Extracted entries:
::::::
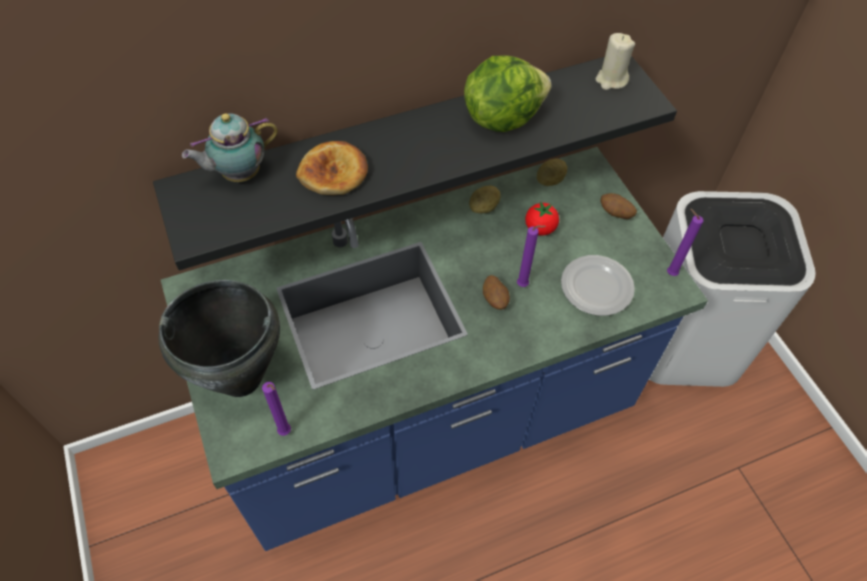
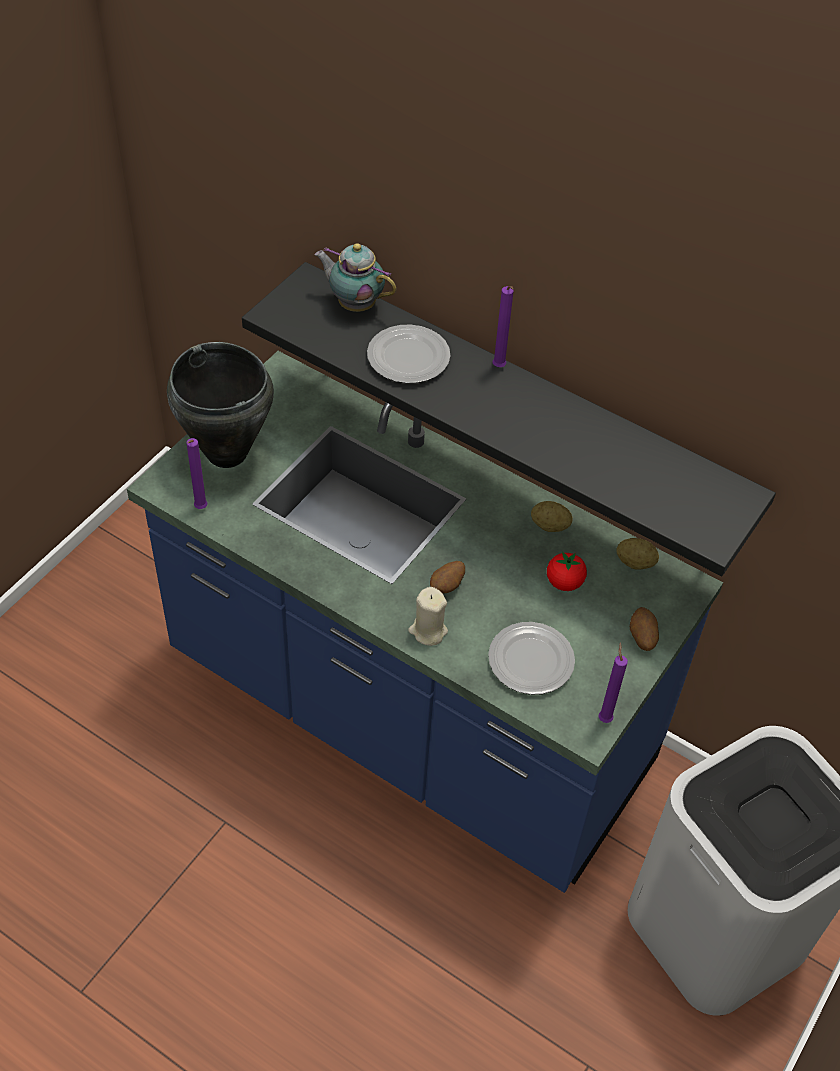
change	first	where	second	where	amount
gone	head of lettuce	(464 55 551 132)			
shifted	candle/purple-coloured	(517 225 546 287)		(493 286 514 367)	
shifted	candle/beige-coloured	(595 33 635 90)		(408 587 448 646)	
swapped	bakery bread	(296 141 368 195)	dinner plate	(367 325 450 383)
::::::
What you need to do:
Give back the lines of the listing from the one with "55 551 132)" through the end, both included, exactly as written and with nothing added.

Solution for this task:
gone	head of lettuce	(464 55 551 132)			
shifted	candle/purple-coloured	(517 225 546 287)		(493 286 514 367)	
shifted	candle/beige-coloured	(595 33 635 90)		(408 587 448 646)	
swapped	bakery bread	(296 141 368 195)	dinner plate	(367 325 450 383)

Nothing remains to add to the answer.